Ottavio era lapidario, quando tentavano di farlo parlare di moda: «Io non me ne intendo, non ne so niente, non conosco gli stilisti e poi credo che per vestirsi male non serve seguire la moda, ma certo aiuta». Anche quando i figli non avevano ancora cominciato ad affiancarli e a poco a poco a imparare a sostituirli, e
quindi la responsabilità era tutta di Tai e Rosita, ogni giorno se ne separavano per colorare la vita con la semplicità delle loro passioni, alcune condivise, altre meno: mai la mondanità, mai le complicazioni cui obbliga la ricchezza; ogni mattina anche d’inverno i tuffi nella piccola piscina in giardino, poi l’opera e
il calcio, i viaggi e il tennis, la raccolta di funghi porcini da surgelare per tutto l’anno e la casa sempre aperta, soprattutto agli amici della giovinezza, ai complici del tifo sportivo, ai compagni di nuoto, di camminate, di corsa, con Tai che ha continuato a vincere anche le gare di atletica master, riservate agli ultraottantenni.

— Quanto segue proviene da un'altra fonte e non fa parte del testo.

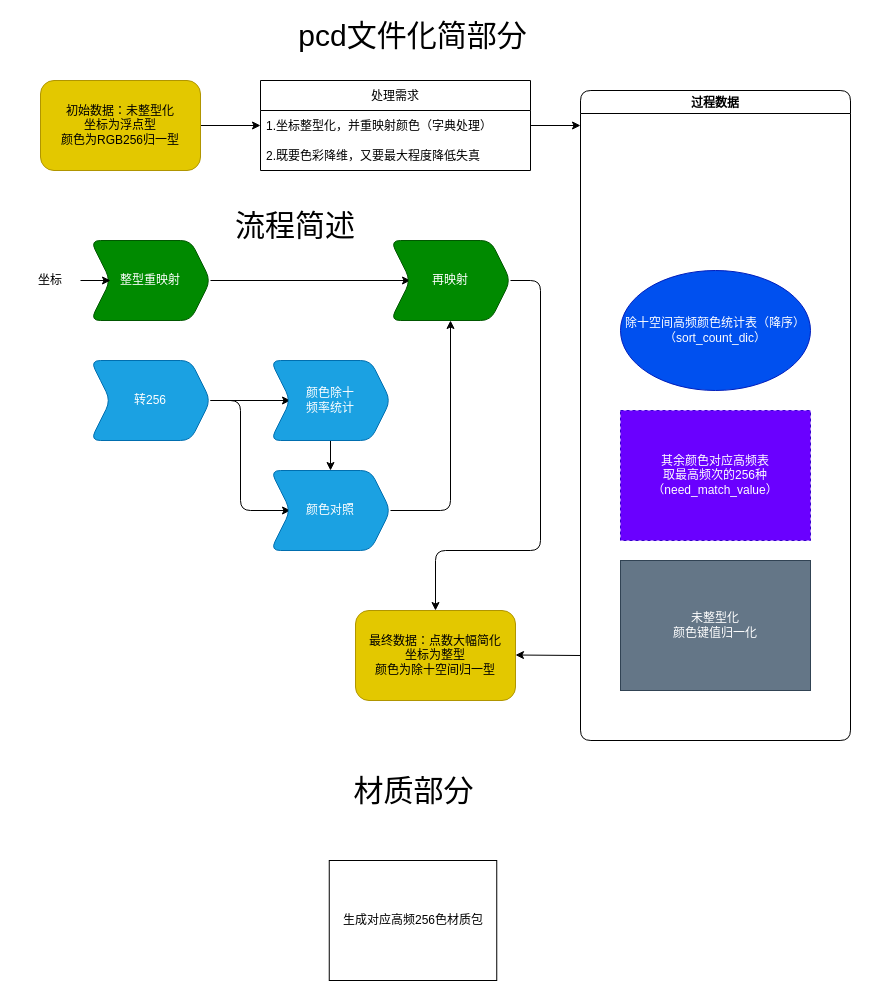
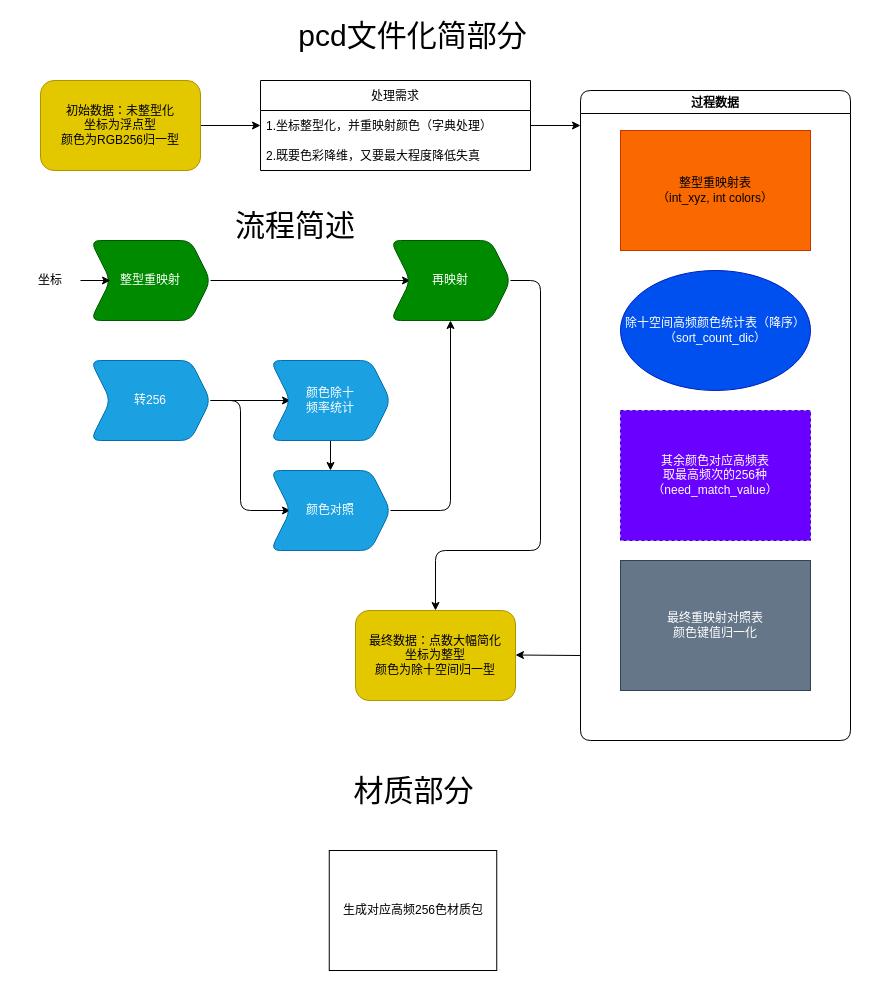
  <mxCell id="0" />
  <mxCell id="1" parent="0" />
  <mxCell id="2" style="edgeStyle=none;html=1;exitX=1;exitY=0.5;exitDx=0;exitDy=0;entryX=0;entryY=0.5;entryDx=0;entryDy=0;" parent="1" source="3" target="5" edge="1"><mxGeometry relative="1" as="geometry" /></mxCell>
  <mxCell id="3" value="初始数据：未整型化&lt;br&gt;坐标为浮点型&lt;br&gt;颜色为RGB256归一型" style="rounded=1;whiteSpace=wrap;html=1;fillColor=#e3c800;fontColor=#000000;strokeColor=#B09500;" parent="1" vertex="1"><mxGeometry x="40" y="80" width="160" height="90" as="geometry" /></mxCell>
  <mxCell id="4" value="处理需求" style="swimlane;fontStyle=0;childLayout=stackLayout;horizontal=1;startSize=30;horizontalStack=0;resizeParent=1;resizeParentMax=0;resizeLast=0;collapsible=1;marginBottom=0;" parent="1" vertex="1"><mxGeometry x="260" y="80" width="270" height="90" as="geometry" /></mxCell>
  <mxCell id="5" value="1.坐标整型化，并重映射颜色（字典处理）" style="text;strokeColor=none;fillColor=none;align=left;verticalAlign=middle;spacingLeft=4;spacingRight=4;overflow=hidden;points=[[0,0.5],[1,0.5]];portConstraint=eastwest;rotatable=0;" parent="4" vertex="1"><mxGeometry y="30" width="270" height="30" as="geometry" /></mxCell>
  <mxCell id="6" value="2.既要色彩降维，又要最大程度降低失真" style="text;strokeColor=none;fillColor=none;align=left;verticalAlign=middle;spacingLeft=4;spacingRight=4;overflow=hidden;points=[[0,0.5],[1,0.5]];portConstraint=eastwest;rotatable=0;" parent="4" vertex="1"><mxGeometry y="60" width="270" height="30" as="geometry" /></mxCell>
  <mxCell id="7" style="edgeStyle=none;html=1;" parent="1" edge="1"><mxGeometry relative="1" as="geometry"><mxPoint x="580" y="655" as="sourcePoint" /><mxPoint x="515" y="654.5" as="targetPoint" /></mxGeometry></mxCell>
  <mxCell id="8" value="过程数据" style="swimlane;rounded=1;" parent="1" vertex="1"><mxGeometry x="580" y="90" width="270" height="650" as="geometry" /></mxCell>
  <mxCell id="9" value="其余颜色对应高频表&lt;br&gt;取最高频次的256种&lt;br&gt;（need_match_value）" style="rounded=0;whiteSpace=wrap;html=1;fillColor=#6a00ff;fontColor=#ffffff;strokeColor=#3700CC;dashed=1;" parent="8" vertex="1"><mxGeometry x="40" y="320" width="190" height="130" as="geometry" /></mxCell>
  <mxCell id="10" value="除十空间高频颜色统计表（降序）&lt;br&gt;（sort_count_dic）" style="ellipse;whiteSpace=wrap;html=1;fillColor=#0050ef;fontColor=#ffffff;strokeColor=#001DBC;" parent="8" vertex="1"><mxGeometry x="40" y="180" width="190" height="120" as="geometry" /></mxCell>
- <mxCell id="12" value="未整型化&lt;br&gt;颜色键值归一化" style="rounded=0;whiteSpace=wrap;html=1;fillColor=#647687;fontColor=#ffffff;strokeColor=#314354;" parent="8" vertex="1"><mxGeometry x="40" y="470" width="190" height="130" as="geometry" /></mxCell>
+ <mxCell id="11" value="整型重映射表&lt;br&gt;（int_xyz, int colors）" style="rounded=0;whiteSpace=wrap;html=1;fillColor=#fa6800;fontColor=#000000;strokeColor=#C73500;" parent="8" vertex="1"><mxGeometry x="40" y="40" width="190" height="120" as="geometry" /></mxCell>
+ <mxCell id="12" value="最终重映射对照表&lt;br&gt;颜色键值归一化" style="rounded=0;whiteSpace=wrap;html=1;fillColor=#647687;fontColor=#ffffff;strokeColor=#314354;" parent="8" vertex="1"><mxGeometry x="40" y="470" width="190" height="130" as="geometry" /></mxCell>
  <mxCell id="13" style="edgeStyle=none;html=1;exitX=1;exitY=0.5;exitDx=0;exitDy=0;" parent="1" source="5" edge="1"><mxGeometry relative="1" as="geometry"><mxPoint x="580" y="125" as="targetPoint" /></mxGeometry></mxCell>
  <mxCell id="14" value="最终数据：点数大幅简化&lt;br&gt;坐标为整型&lt;br&gt;颜色为除十空间归一型" style="rounded=1;whiteSpace=wrap;html=1;fillColor=#e3c800;fontColor=#000000;strokeColor=#B09500;" parent="1" vertex="1"><mxGeometry x="355" y="610" width="160" height="90" as="geometry" /></mxCell>
  <mxCell id="15" style="edgeStyle=orthogonalEdgeStyle;html=1;exitX=1;exitY=0.5;exitDx=0;exitDy=0;" parent="1" source="16" target="27" edge="1"><mxGeometry relative="1" as="geometry" /></mxCell>
  <mxCell id="16" value="整型重映射" style="shape=step;perimeter=stepPerimeter;whiteSpace=wrap;html=1;fixedSize=1;rounded=1;fillColor=#008a00;strokeColor=#005700;fontColor=#ffffff;" parent="1" vertex="1"><mxGeometry x="90" y="240" width="120" height="80" as="geometry" /></mxCell>
  <mxCell id="17" value="" style="edgeStyle=orthogonalEdgeStyle;html=1;" parent="1" source="19" target="25" edge="1"><mxGeometry relative="1" as="geometry" /></mxCell>
  <mxCell id="18" style="edgeStyle=orthogonalEdgeStyle;html=1;exitX=1;exitY=0.5;exitDx=0;exitDy=0;" parent="1" source="19" target="23" edge="1"><mxGeometry relative="1" as="geometry"><mxPoint x="250" y="520" as="targetPoint" /><Array as="points"><mxPoint x="240" y="400" /><mxPoint x="240" y="510" /></Array></mxGeometry></mxCell>
  <mxCell id="19" value="转256" style="shape=step;perimeter=stepPerimeter;whiteSpace=wrap;html=1;fixedSize=1;rounded=1;fillColor=#1ba1e2;fontColor=#ffffff;strokeColor=#006EAF;" parent="1" vertex="1"><mxGeometry x="90" y="360" width="120" height="80" as="geometry" /></mxCell>
  <mxCell id="20" style="edgeStyle=none;html=1;exitX=1;exitY=0.5;exitDx=0;exitDy=0;" parent="1" source="21" target="16" edge="1"><mxGeometry relative="1" as="geometry"><Array as="points"><mxPoint x="110" y="280" /></Array></mxGeometry></mxCell>
  <mxCell id="21" value="坐标" style="text;html=1;strokeColor=none;fillColor=none;align=center;verticalAlign=middle;whiteSpace=wrap;rounded=0;" parent="1" vertex="1"><mxGeometry x="20" y="265" width="60" height="30" as="geometry" /></mxCell>
  <mxCell id="22" style="edgeStyle=orthogonalEdgeStyle;html=1;exitX=1;exitY=0.5;exitDx=0;exitDy=0;entryX=0.5;entryY=1;entryDx=0;entryDy=0;" parent="1" source="23" target="27" edge="1"><mxGeometry relative="1" as="geometry" /></mxCell>
  <mxCell id="23" value="颜色对照" style="shape=step;perimeter=stepPerimeter;whiteSpace=wrap;html=1;fixedSize=1;rounded=1;fillColor=#1ba1e2;fontColor=#ffffff;strokeColor=#006EAF;" parent="1" vertex="1"><mxGeometry x="270" y="470" width="120" height="80" as="geometry" /></mxCell>
  <mxCell id="24" style="edgeStyle=orthogonalEdgeStyle;html=1;exitX=0.5;exitY=1;exitDx=0;exitDy=0;entryX=0.5;entryY=0;entryDx=0;entryDy=0;" parent="1" source="25" target="23" edge="1"><mxGeometry relative="1" as="geometry" /></mxCell>
  <mxCell id="25" value="颜色除十&lt;br&gt;频率统计" style="shape=step;perimeter=stepPerimeter;whiteSpace=wrap;html=1;fixedSize=1;rounded=1;fillColor=#1ba1e2;fontColor=#ffffff;strokeColor=#006EAF;" parent="1" vertex="1"><mxGeometry x="270" y="360" width="120" height="80" as="geometry" /></mxCell>
  <mxCell id="26" style="edgeStyle=orthogonalEdgeStyle;html=1;exitX=1;exitY=0.5;exitDx=0;exitDy=0;" parent="1" source="27" target="14" edge="1"><mxGeometry relative="1" as="geometry"><Array as="points"><mxPoint x="540" y="280" /><mxPoint x="540" y="550" /><mxPoint x="435" y="550" /></Array></mxGeometry></mxCell>
  <mxCell id="27" value="再映射" style="shape=step;perimeter=stepPerimeter;whiteSpace=wrap;html=1;fixedSize=1;rounded=1;fillColor=#008a00;fontColor=#ffffff;strokeColor=#005700;" parent="1" vertex="1"><mxGeometry x="390" y="240" width="120" height="80" as="geometry" /></mxCell>
  <mxCell id="28" value="&lt;font style=&quot;font-size: 30px&quot;&gt;流程简述&lt;/font&gt;" style="text;html=1;strokeColor=none;fillColor=none;align=center;verticalAlign=middle;whiteSpace=wrap;rounded=0;" parent="1" vertex="1"><mxGeometry x="230" y="210" width="130" height="30" as="geometry" /></mxCell>
  <mxCell id="29" value="pcd文件化简部分" style="text;html=1;strokeColor=none;fillColor=none;align=center;verticalAlign=middle;whiteSpace=wrap;rounded=0;fontSize=30;" parent="1" vertex="1"><mxGeometry x="260" y="20" width="305" height="30" as="geometry" /></mxCell>
  <mxCell id="30" value="材质部分" style="text;html=1;align=center;verticalAlign=middle;resizable=0;points=[];autosize=1;strokeColor=none;fillColor=none;fontSize=30;" parent="1" vertex="1"><mxGeometry x="342.5" y="770" width="140" height="40" as="geometry" /></mxCell>
- <mxCell id="31" value="生成对应高频256色材质包" style="whiteSpace=wrap;html=1;" vertex="1" parent="1"><mxGeometry x="328.75" y="860" width="167.5" height="120" as="geometry" /></mxCell>
+ <mxCell id="31" value="生成对应高频256色材质包" style="whiteSpace=wrap;html=1;" vertex="1" parent="1"><mxGeometry x="328.75" y="850" width="167.5" height="120" as="geometry" /></mxCell>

Ottavio Missoni era autoironico, non gli piaceva parlare di sé, agli amici chiedeva qualche sapienza da condividere, come il parlare di sport, leggeva e sapeva molto, però fingendosi pigro, disimpegnato, comunque sempre soggiogato dall’operosità risolutiva di Rosita. È stato sino all’ultimo molto bello e prestante, dimenticandosene sempre, come fosse un fastidio, si è sempre vestito solo Missoni, mischiando con audacia capi apparentemente inconciliabili e che invece su di lui creavano una virile armonia. Poi ci fu la
volta in cui dovette andare al Quirinale, e lì camicia e giacca di maglia non erano consentiti: «Lo smoking era alieno nella nostra vita, però quella volta era indispensabile, l’ho comprato da Armani e l’ho messo una volta sola».
Pareva la sua una di quelle vite fortunate in cui invecchiare non impedisce di continuare a godere di tutto, come sempre: poi la tragedia piombata sui suoi 92 anni ancora forti, quel piccolo aereo scomparso in Venezuela in gennaio, con il primogenito Vittorio e sua moglie. Tutta la famiglia, Rosita, gli altri due figli, Angela e Luca, i nipoti, gli amici, da tanti indizi preziosi, raggiungendo più volte quel paese, hanno continuato ad essere certi, serenamente, coraggiosamente, che siano ancora vivi: forse il patriarca Missoni è stato meno fiducioso, e si è perduto.